[LISTED ENTRIES Boundary: Start]
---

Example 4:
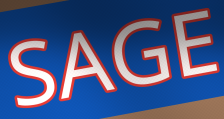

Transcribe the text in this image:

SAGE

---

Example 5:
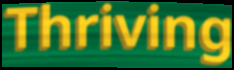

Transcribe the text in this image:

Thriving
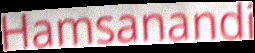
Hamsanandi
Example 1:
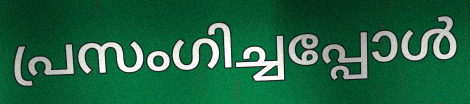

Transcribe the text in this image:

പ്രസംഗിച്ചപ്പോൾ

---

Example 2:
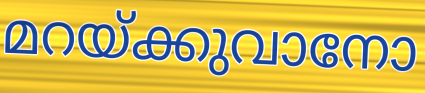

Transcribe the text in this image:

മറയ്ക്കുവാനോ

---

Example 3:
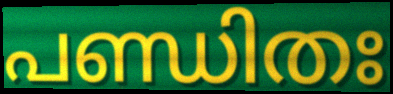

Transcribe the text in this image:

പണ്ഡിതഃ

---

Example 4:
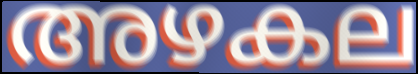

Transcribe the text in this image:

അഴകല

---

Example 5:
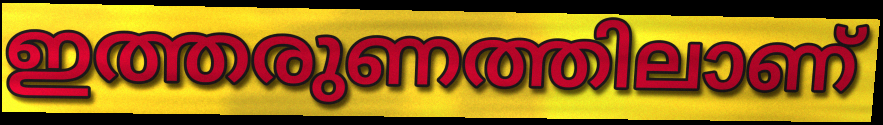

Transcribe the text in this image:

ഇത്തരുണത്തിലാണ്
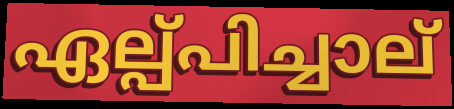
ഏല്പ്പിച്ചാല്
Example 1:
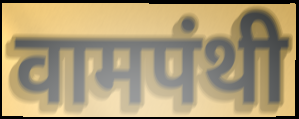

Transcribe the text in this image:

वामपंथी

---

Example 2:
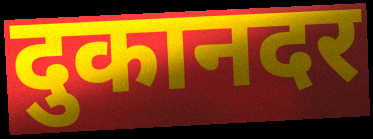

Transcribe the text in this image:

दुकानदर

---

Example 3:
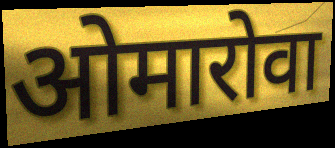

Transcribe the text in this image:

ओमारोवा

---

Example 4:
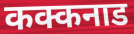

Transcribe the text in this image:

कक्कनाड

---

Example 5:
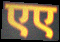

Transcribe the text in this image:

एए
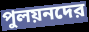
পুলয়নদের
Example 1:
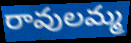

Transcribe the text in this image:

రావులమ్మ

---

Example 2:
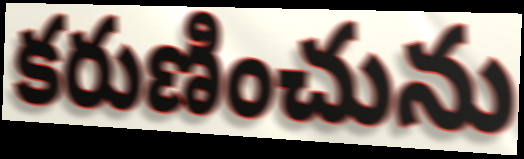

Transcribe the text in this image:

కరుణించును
[LISTED ENTRIES Boundary: End]
▶ **YOUR TASK**:
Your task is to copy the entries in full and exactly, without any images.

▶ **COMPLETED EXERCISE**:
---

Example 4:

Transcribe the text in this image:

SAGE

---

Example 5:

Transcribe the text in this image:

Thriving
Hamsanandi
Example 1:

Transcribe the text in this image:

പ്രസംഗിച്ചപ്പോൾ

---

Example 2:

Transcribe the text in this image:

മറയ്ക്കുവാനോ

---

Example 3:

Transcribe the text in this image:

പണ്ഡിതഃ

---

Example 4:

Transcribe the text in this image:

അഴകല

---

Example 5:

Transcribe the text in this image:

ഇത്തരുണത്തിലാണ്
ഏല്പ്പിച്ചാല്
Example 1:

Transcribe the text in this image:

वामपंथी

---

Example 2:

Transcribe the text in this image:

दुकानदर

---

Example 3:

Transcribe the text in this image:

ओमारोवा

---

Example 4:

Transcribe the text in this image:

कक्कनाड

---

Example 5:

Transcribe the text in this image:

एए
পুলয়নদের
Example 1:

Transcribe the text in this image:

రావులమ్మ

---

Example 2:

Transcribe the text in this image:

కరుణించును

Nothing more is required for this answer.